Dattur's face contorted in what Arcolin now recognized as a stifled grin. “It is not needed, sheep.”

“But the design,” Arcolin said. “I know there's a difference, from princedom to princedom—”

“It is prince's name, in gnomish. What was name before?”

“My name?”

“Their clan name.”

“Karginfulk,” Arcolin said.

“Karginfulk!” Dattur jerked as if he'd been stabbed, and a long jabber of gnomish, too fast for Arcolin to follow, came out. Just as Dattur threw himself on the floor and kissed Arcolin's boot, Arvid opened the door.

“What's this?” Arvid said, in a drawl that sounded faintly dangerous.

“I'm not sure,” Arcolin said. “Is he—Dattur, are you Karginfulk?”


Kteknik
… but before, yes. It is—” Another jabber of incomprehensible gnomish followed. Then Dattur took a long breath and shifted back into Common. “Prince made
kteknik
for—for not having respect. Said Lawbreaker. Said go and learn Law among the Lawless; return only when make Lawless Lawful.” He glanced at Arvid.

“You were supposed to make
him
lawful?” Arcolin asked.

“Is not my master Arvid, to start,” Dattur said. “Prince meant all—it is that impossible. He knew. He knew … meant … forever. But now—it is prince's word. It is prince must know of life debt owed to my master Arvid, for my blade in another's hand drew his blood, and he also saved my life, twice. It is prince's word: this one
kteknik,
not
kteknik.

“You saved my life, too, Dattur,” Arvid said. “I told you—”

“It is what
prince
says,” Dattur said. “Prince is Lawspeaker.” He bowed to Arcolin again.
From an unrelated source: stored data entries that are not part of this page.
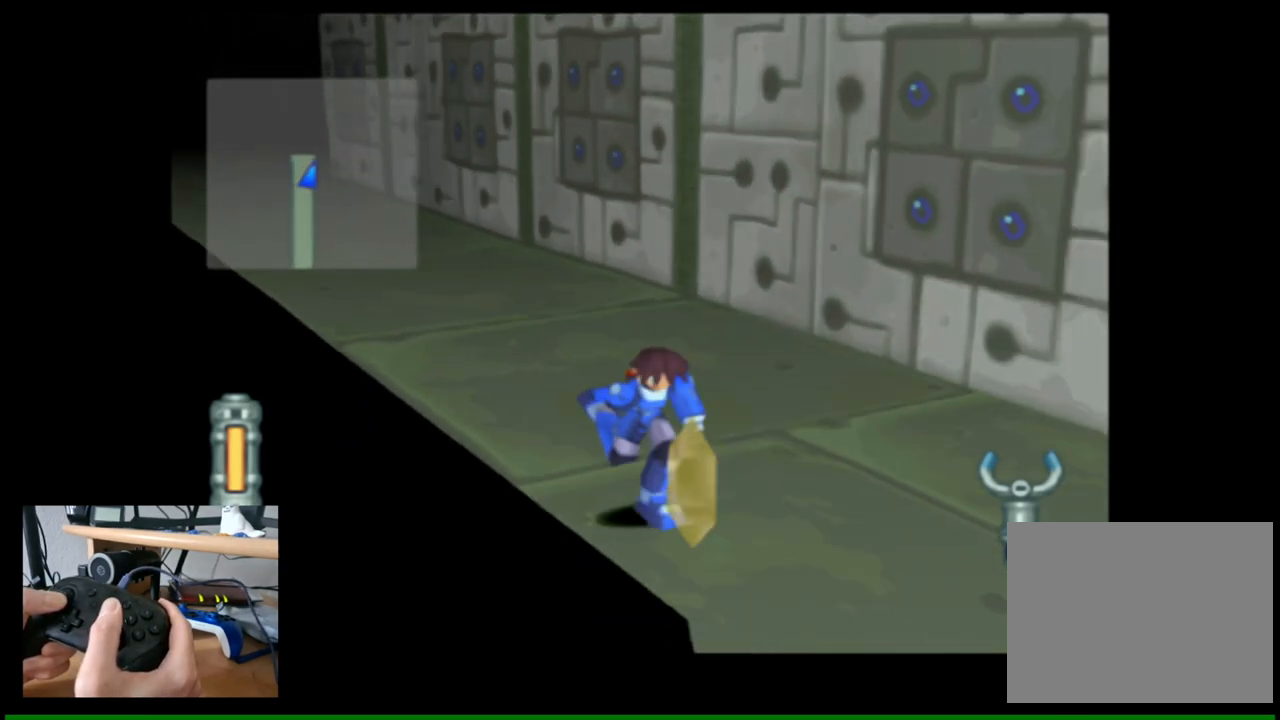
{"buttons": [], "left_stick": "down-right", "right_stick": "right", "events": [[17, "left_stick", "down-right"], [400, "right_stick", "right"]]}
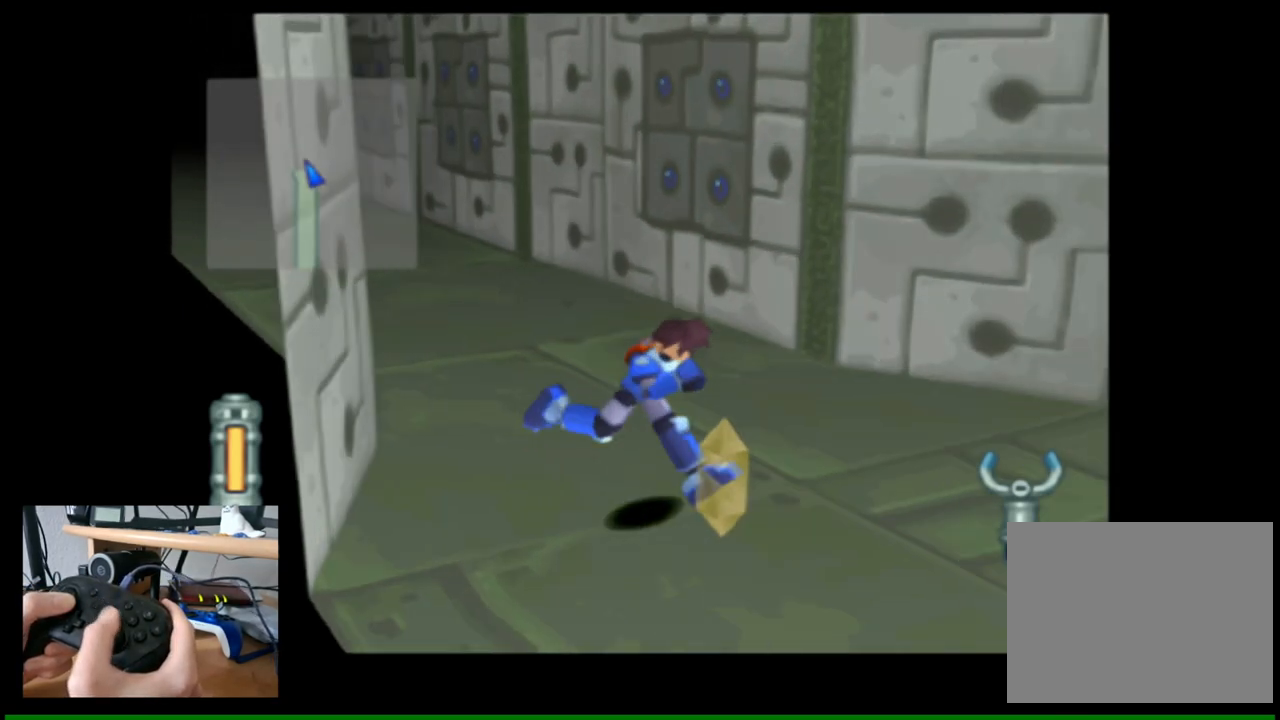
{"buttons": [], "left_stick": "up", "right_stick": "center", "events": [[267, "left_stick", "up-right"], [333, "left_stick", "up"], [350, "right_stick", "center"]]}
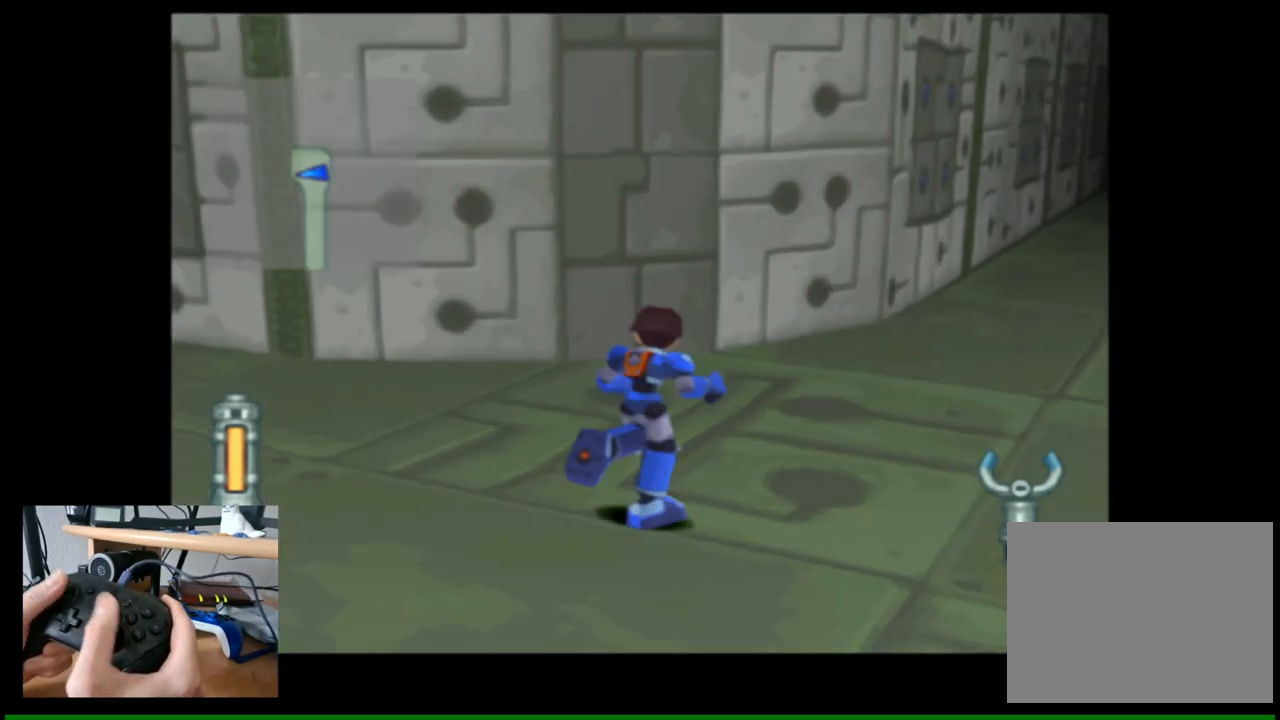
{"buttons": [], "left_stick": "up", "right_stick": "center", "events": []}
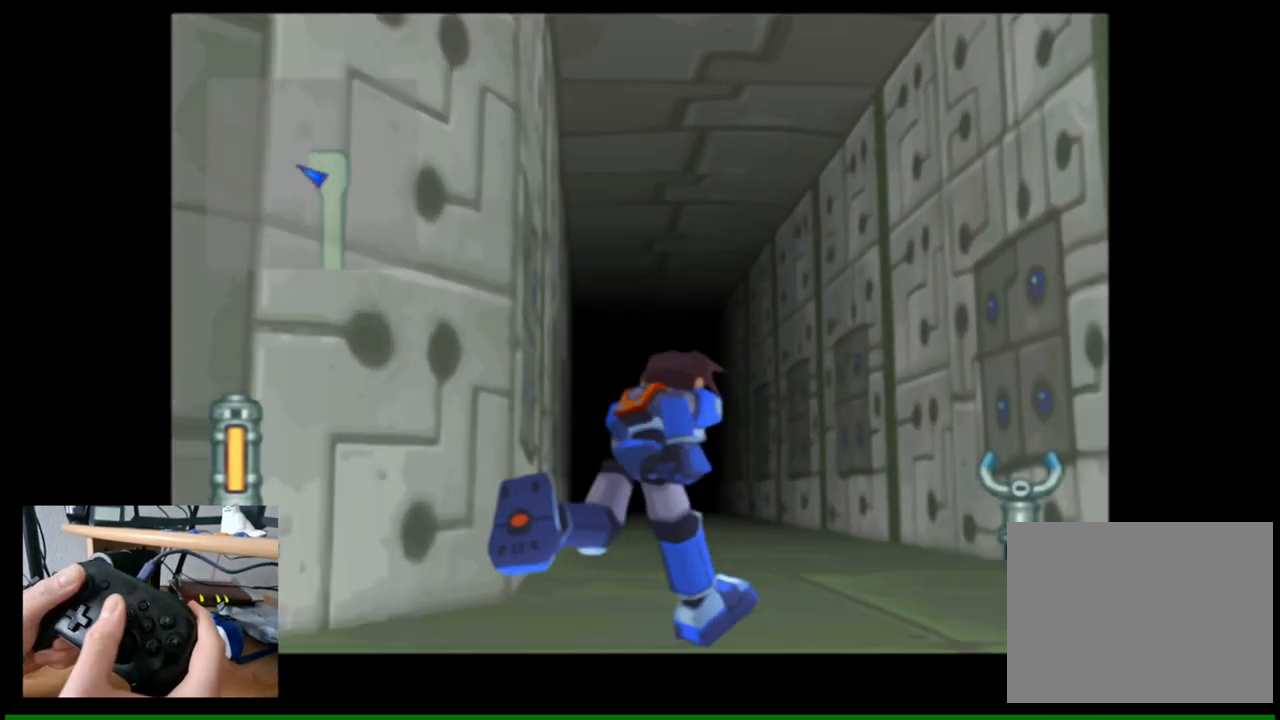
{"buttons": [], "left_stick": "up", "right_stick": "center", "events": []}
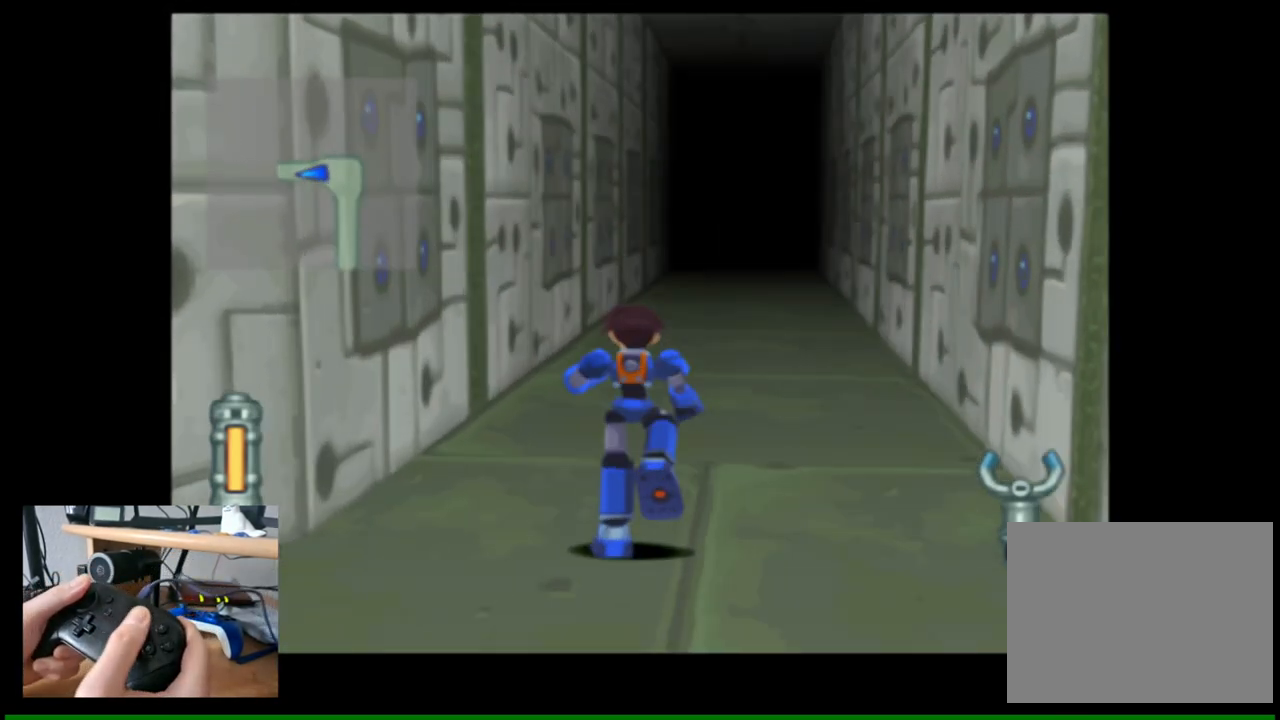
{"buttons": [], "left_stick": "up", "right_stick": "center", "events": []}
Arcolin felt the responsibility on his shoulders like an iron bar. “I would hear exactly what you did, that the former prince called you Lawbreaker,” he said. What he really wanted to know was whether that gnome prince had been under Achrya's influence at the time.

Dattur's tale made it clear that his crime—his Lawlessness—came from challenging the prince and that alone. “Prince said messengers went for help. No help came. Prince said messengers failed. But would not say who was sent. I found body in the rock, dead, broken.”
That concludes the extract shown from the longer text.